Last December, for example, Iran’s ambassador to Kabul, Mohammad Reza Behrami, sent shockwaves across Afghanistan by announcing that his government maintained contacts with the Taliban for “control and intelligence” purposes. Tehran “formalized” its partnership with the Taliban in early 2014, when it opened an office for the terrorist group in Mashhad, the capital of Khorasan-e Razavi Province near Afghanistan’s Herat Province.
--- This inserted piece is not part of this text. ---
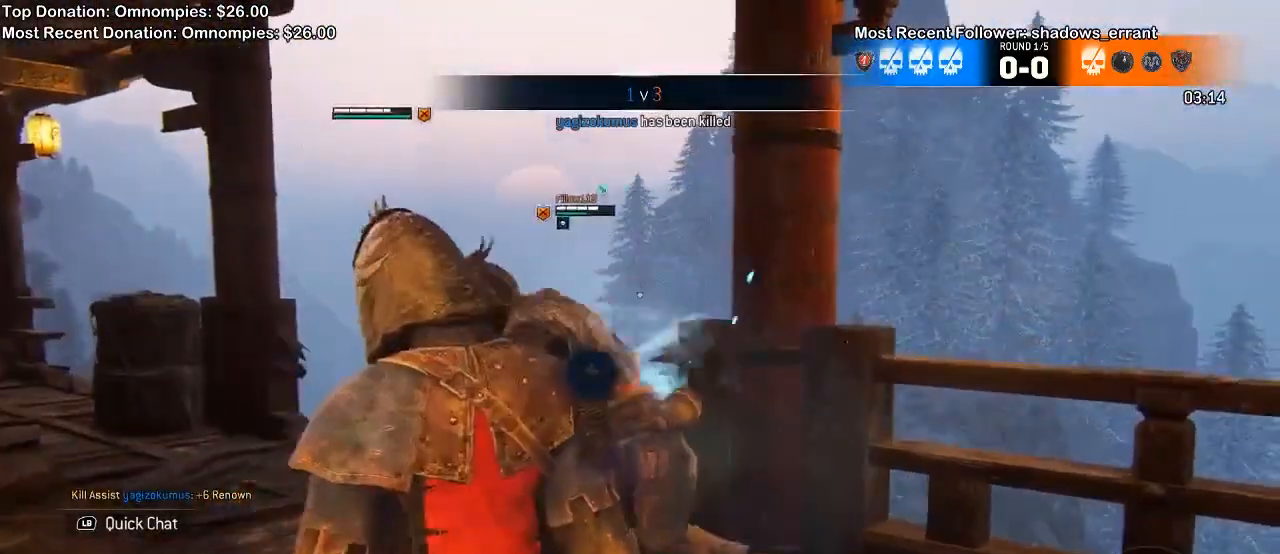
{"dt_ms": 500, "buttons": [], "left_stick": "center", "right_stick": "left", "events": [[200, "right_stick", "left"]]}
Nor are the Taliban reticent about their relations with Shiite Iran anymore; on the contrary, the terrorist group boasts that its ties with Iran, Russia and China signify its “legitimacy and recognition” by regional and world powers. Last October, a Taliban official told Pakistan’s Express Tribune that Maulvi Nek Muhammad, a veteran Taliban leader, was now the group’s special envoy to Iran. Last year, a Taliban delegation, led by the group’s military commission chief Ibrahim Sadr, also visited Tehran to “seek military aid.” When the U.S. drone killed Taliban commander Mullah Mansour, he was returning to Pakistan from a trip to Iran.
Recently, Afghan officials say the Iranian government has deepened its ties with the Taliban leadership and increasingly funds, shelters and arms terrorists fighting in Afghanistan, particularly in the three western provinces bordering Iran. They allege that the I.R.G.C. and its secretive Quds Force operatives recruit militants from across Afghanistan and run terrorist training camps for them inside the Iranian territory – further fueling the insurgency and complicating stabilization efforts in the war-ravaged country.